Comencé a reír, mencionando que sólo sería de paso, unos días. Roberto me dijo que no habláramos más al respecto, y que no debíamos anticiparnos tanto. Que lo más importante ahora mismo era mi descanso, el alejarme del estrés. Luego trató de alegrarse un poco, y continuamos hablando de muchas cosas sencillas pero divertidas. Porque la vida hay que disfrutarlas a través de las pequeños detalles.

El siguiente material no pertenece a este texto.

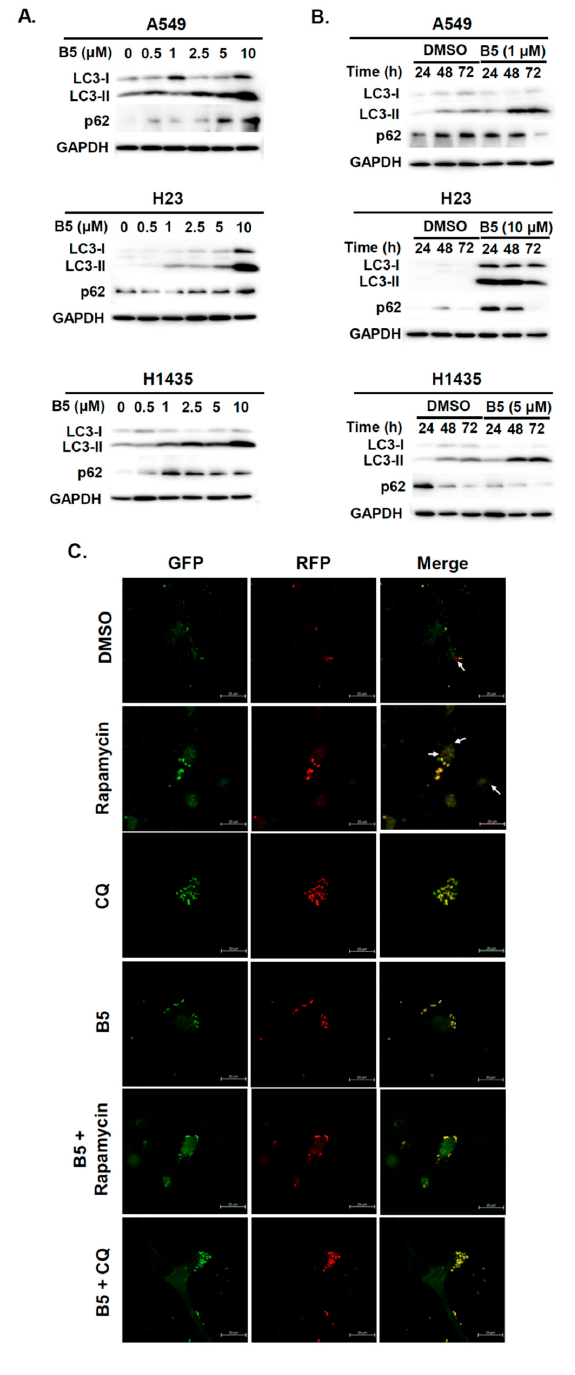
Figure 6. 9-O-farnesylberberrubine bromide regulates autophagy in NSCLC cells. A549, H23, and H1435 cells were incubated a control medium or that containing B5 ( A ) in various doses and ( B ) at multiple times. The expression of LC3-I/LC3-II and p62 was detected using western blot analysis. GAPDH was used as a loading control. Three independent experiments were performed, and a representative experiment was shown. ( C ) Autophagic flux in A549 cells was examined after transfecting the cells with pmRFP-EGFP-LC3; the cells were then incubated with B5 (1 µ M) or chloroquine (10 µ M) for 48 h. Autophagosome (yellow) and autolysosome (red) puncta were observed using confocal microscopy. DMSO was used as a negative control. Rapamycin was used as an inducer of autophagy; chloroquine was a blocker of the autophagic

Al salir de aquel lugar pasamos por enfrente de un café que estaba prácticamente al lado. Y, cómo olvidarlo: una de las mujeres más atractivas que he visto en mi vida. Cuando mi mirada se topó con su figura, en ese preciso instante, ella se quitó las gafas de sol. Unos ojos grandes, expresivos y oscuros me asaltaron por completo. Y sus labios, sus mejillas, su cabello. Más que eso, su actitud me atraía, de manera inconsciente, según puedo entenderlo ahora. Esa postura de saberse atractiva, deseada, sin caer en esas actitudes altaneras y prosaicas de muchas mujeres. Y no sé, no podría decirlo, con apenas unos segundos en los que pude verla. Fue cuando entendí que algunas mujeres tienen algo más, ese no-sé-qué. Y me dije que la próxima vez que encontrara una así, como ella, no la dejaría ir, y la haría mía, sólo mía.

Hablando de mujeres que tienen ese encanto personal que no puede ser fácilmente explicado con palabras, es hora de que me vaya a las clases de salsa. Quizás hoy sea mi dia de suerte, y Marketa me devuelva una sonrisa, y Lenka me acepte de nuevo una invitación a tomar algo fuera de la clase.

Soy un mal bailarín, pero siempre puedo jactarme de ser latino, ¿correcto?